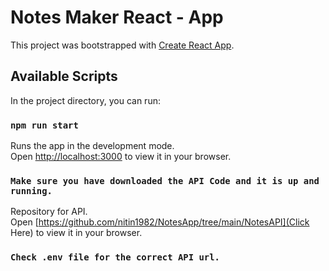 # Notes Maker React - App

This project was bootstrapped with [Create React App](https://github.com/facebook/create-react-app).

## Available Scripts

In the project directory, you can run:

### `npm run start`

Runs the app in the development mode.\
Open [http://localhost:3000](http://localhost:3000) to view it in your browser.

### `Make sure you have downloaded the API Code and it is up and running.`

Repository for API.\
Open [https://github.com/nitin1982/NotesApp/tree/main/NotesAPI](Click Here) to view it in your browser.

### `Check .env file for the correct API url.`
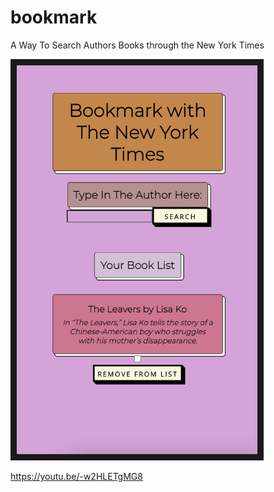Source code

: # bookmark
A Way To Search Authors Books through the New York Times

<a href="http://www.youtube.com/watch?feature=player_embedded&v=-w2HLETgMG8
" target="_blank"><img src="https://github.com/donuty/bookmark/blob/main/bookmarkappscreenshot.png?raw=true" 
alt="Screenshot of sorbet-colored Bookmark application featuring search result for author 'Lisa Ko'" width="385" height="622" border="10" /></a>

https://youtu.be/-w2HLETgMG8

### ABOUT THIS TASK
If pictures appear in the data, do not print them; repeat the rest exactly.

### RESULT
 # Notes Maker React - App

This project was bootstrapped with [Create React App](https://github.com/facebook/create-react-app).

## Available Scripts

In the project directory, you can run:

### `npm run start`

Runs the app in the development mode.\
Open [http://localhost:3000](http://localhost:3000) to view it in your browser.

### `Make sure you have downloaded the API Code and it is up and running.`

Repository for API.\
Open [https://github.com/nitin1982/NotesApp/tree/main/NotesAPI](Click Here) to view it in your browser.

### `Check .env file for the correct API url.`
Source code

: # bookmark
A Way To Search Authors Books through the New York Times

<a href="http://www.youtube.com/watch?feature=player_embedded&v=-w2HLETgMG8
" target="_blank"><img src="https://github.com/donuty/bookmark/blob/main/bookmarkappscreenshot.png?raw=true" 
alt="Screenshot of sorbet-colored Bookmark application featuring search result for author 'Lisa Ko'" width="385" height="622" border="10" /></a>

https://youtu.be/-w2HLETgMG8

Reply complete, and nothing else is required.